Given passage
◇ ◇ ◇ ◇
Engineering, Technology & Applied Science Research Vol. 8, No. 3, 2018, 2901-2906  2901  
  

www.etasr.com Le and Nguyen: Stochastic Sizing of Energy Storage Systems for Wind Integration 
 

Stochastic Sizing of Energy Storage Systems for 
Wind Integration 

 

Dinh Duong Le  
Faculty of Electrical Engineering 

The University of Danang—University of Science and 
Technology 

Danang, Vietnam 
ldduong@dut.udn.vn 

Nhi Thi Ai Nguyen  
Faculty of Electrical Engineering 

The University of Danang—University of Science and 
Technology 

Danang, Vietnam 
ntanhi@dut.udn.vn

 

 
Abstract—In this paper, we present an optimal capacity decision 
model for energy storage systems (ESSs) in combined operation 
with wind energy in power systems. We use a two-stage stochastic 
programming approach to take into account both wind and load 
uncertainties. The planning problem is formulated as an AC 
optimal power flow (OPF) model with the objective of minimizing 
ESS installation cost and system operation cost. Stochastic wind 
and load inputs for the model are generated from historical data 
using clustering technique. The model is tested on the IEEE 39-
bus system. 

Keywords-energy storage system; ESS; OPF; sizing; stochastic; 
wind 

I. INTRODUCTION  
Renewable energy has been increasingly integrated into 

power systems as a result of the effort to reduce CO2 emissions 
and build a future power grid economically feasible and 
environmentally sustainable. Particularly, according to the Blue 
Map scenario for power supply, electricity generation from 
renewable energy will provide a share of 22% of global 
electricity generation in 2050, which grows almost threefold 
compared to the baseline scenario [1]. Along with this growing 
share of renewable technologies, greater interest has been 
attracted to the use of ESSs due to the variable nature of most 
renewable energy sources. ESSs can accommodate renewable 
generation in time-shifting its energy to match demand and 
avoid power curtailment. They can also be used to mitigate 
transmission congestion and hedge forecast errors, etc. In this 
context, appropriate sizing of storage systems is of importance 
not only for power system operation but also for economic 
consideration. In recent years, there has been extensive study 
on optimal sizing of ESSs for different applications with wind 
generation [2-10]. Analytical techniques are developed in [2, 3] 
to determine optimal ESS capacity with wind integration.
◇ ◇ ◇ ◇
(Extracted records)
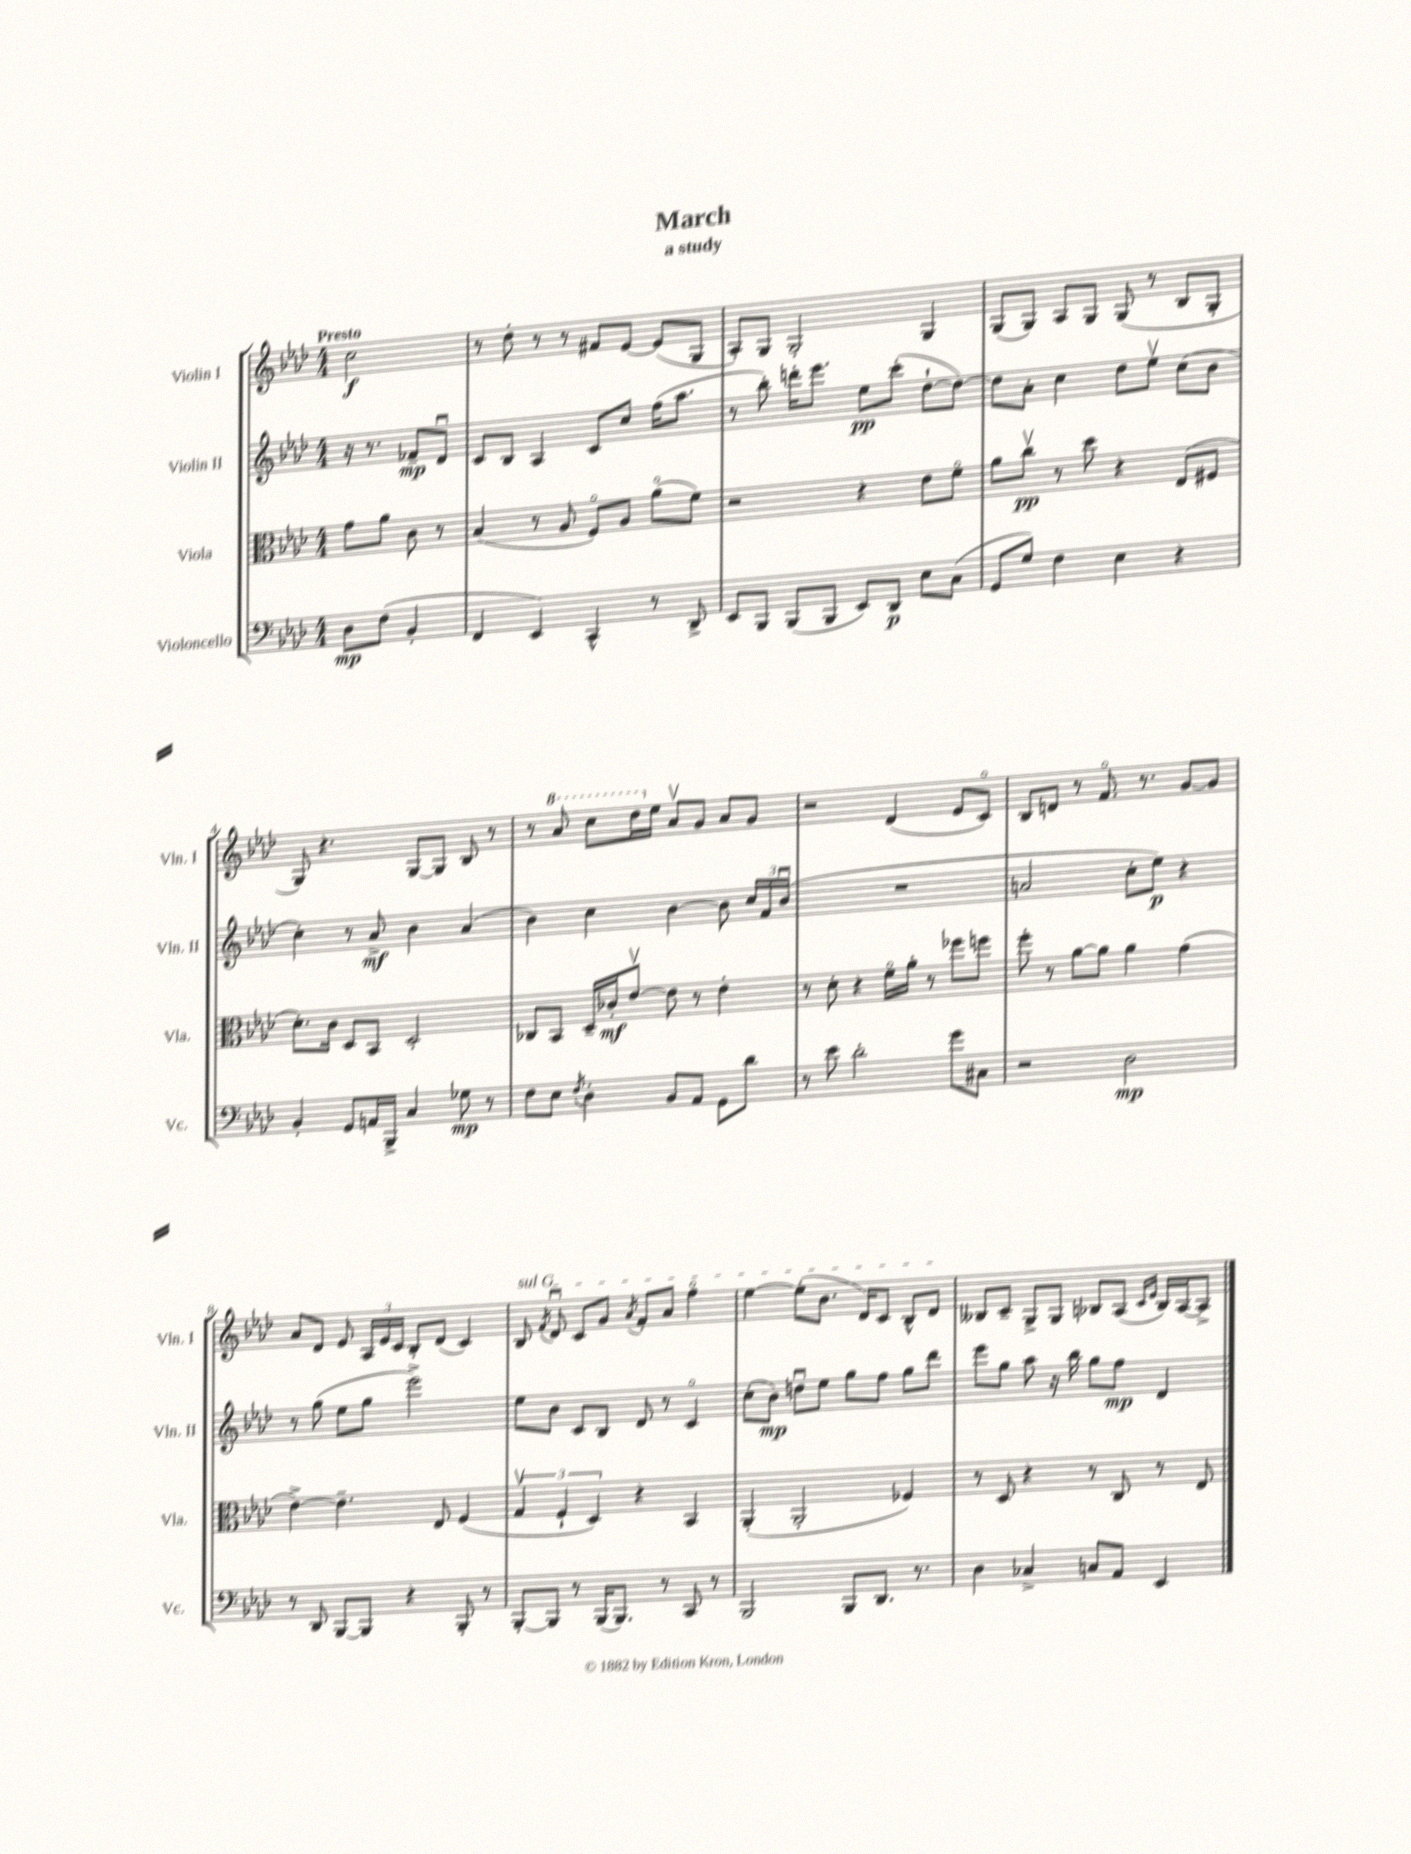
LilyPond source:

\header { title = "March" subtitle = "a study" }
<<
\new StaffGroup <<
\new Staff = "s0" \with { instrumentName = "Violin I" shortInstrumentName = "Vln. I" } {
    \clef treble \key aes \major \numericTimeSignature \time 4/4 \partial 2 \tempo "Presto"
    \autoBeamOff c''2\f |
    r8 des''8-. r8 r8 fis'8[ ees'8]~ ees'8[( g8] |
    aes8[-.) g8] g2-. g4 |
    g8[( g8]) aes8[ g8] g8( r8 bes8[ g8]-. |
    g8) r4. g8[~ g8] bes8 r8 |
    r8 \ottava #1 aes''8 c'''8[ des'''16 \ottava #0 ees''16] aes'8[\upbow g'8] aes'8[ g'8] |
    r2 des'4( ees'8[ c'8]\flageolet) |
    bes8[ d'8] r8 f'8.\flageolet r8. g'8[~ g'8] |
    aes'8[ des'8] ees'8 \tuplet 3/2 { aes16[ ees'16 c'16] } bes8[-. des'8]( c'4) |
    \once \override TextSpanner.bound-details.left.text = \markup { \italic "sul G" } bes8\startTextSpan \acciaccatura { f'8 } des'8\downbow c'8[ g'8] \acciaccatura { aes'8 } f'8[-. aes'8] f''4\flageolet |
    ees''4~ ees''8[-.( bes'8.] des'16[) c'8] bes8[-^ des'8]\stopTextSpan |
    beses8[ c'8]-- g8[-> g8] bes8[ aes8]( \grace { c'16[ ees'16] } bes16[) aes16~ aes8]-> \bar "|." |
}
\new Staff = "s1" \with { instrumentName = "Violin II" shortInstrumentName = "Vln. II" } {
    \clef treble \key aes \major \numericTimeSignature \time 4/4 \partial 2
    \autoBeamOff r16 r8. fes'8[--\mp des'8]\downbow |
    c'8[ bes8] aes4 c'8[ c''8] f''16[( aes''8.] |
    r8 bes''8-.) d'''16[-. ees'''8.] ees''8[\pp c'''8]-.( des''8[~-! des''8]~) |
    des''8[ aes'8]-. c''4 des''8[ ees''8]\upbow c''8[( bes'8] |
    c''4-.) r8 aes'8->\mf bes'4 aes'4( |
    bes'4) c''4 bes'4~ bes'8 \tuplet 3/2 { c''16[ f'16 bes'16]\downbow( } |
    R1 |
    a'2 c''8[-. ees''8]\p) r4 |
    r8 g''8( ees''8[ g''8] ees'''2->) |
    ees''8[ bes'8] c'8[ bes8] des'8 r8 c'4\flageolet |
    c''8[-.( bes'8]\mp) d''8[\downbow ees''8] g''8[ f''8] g''8[ des'''8] |
    ees'''8[ g''8] aes''8 r16 bes''16 g''8[ f''8]\mp des'4 \bar "|." |
}
\new Staff = "s2" \with { instrumentName = "Viola" shortInstrumentName = "Vla." } {
    \clef alto \key aes \major \numericTimeSignature \time 4/4 \partial 2
    \autoBeamOff g'8[ aes'8] c'8 r8 |
    bes4( r8 aes8 f8[\flageolet) aes8] aes'8[\flageolet( f'8]) |
    r2 r4 ees'8[ f'8]\flageolet |
    aes'8[ c''8]\upbow\pp r8 des''8 r4 ees8[( fis8] |
    des'8.[-.) c'16] des8[ bes,8] des2-. |
    ces8[ bes,8] des16[-- ces'16-.\mf ees'8]~\upbow ees'8 r8 ees'4-. |
    r8 des'8-. r4 f'16[\flageolet aes'16]-. r8 fes''8[ f''8] |
    f''8-. r8 aes'8[~ aes'8] aes'4 g'4( |
    ees'4~->) ees'4.-- ees8 f4( |
    \tuplet 3/2 { g4\upbow f4-! des4) } r4 bes,4 |
    aes,4-.( aes,2-. fes4) |
    r8 des8 r4 r8 c8 r8 ees8 \bar "|." |
}
\new Staff = "s3" \with { instrumentName = "Violoncello" shortInstrumentName = "Vc." } {
    \clef bass \key aes \major \numericTimeSignature \time 4/4 \partial 2
    \autoBeamOff des8[\mp f8]( bes,4-. |
    f,4 ees,4) c,4-^ r8 des,8-> |
    ees,8[ bes,,8] bes,,8[( bes,,8] ees,8[) des,8]\p ees8[ c8]( |
    g,8[ g8]) f4 ees4 r4 |
    bes,4-. g,8[ a,16 bes,,16]-> c4 ges8\mp r8 |
    f8[ ees8] \acciaccatura { f8 } des4-. bes,8[ aes,8] g,8[ des'8] |
    r8 ees'8 des'2-. g'8[ cis8] |
    r2 des2\mp |
    r8 des,8 bes,,8[~ bes,,8] r4 bes,,8-. r8 |
    bes,,8[~-. bes,,8] r8 bes,,16[( bes,,8.]) r8 c,8 r8 |
    bes,,2 bes,,8[ des,8.] r8. |
    des4 ces4-> c8[ aes,8] ees,4 \bar "|." |
}
>>
>>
◇ ◇ ◇ ◇
What needs to be done
In the given passage, what test system is the storage sizing model tried on?

Response for this exercise
The IEEE 39-bus system.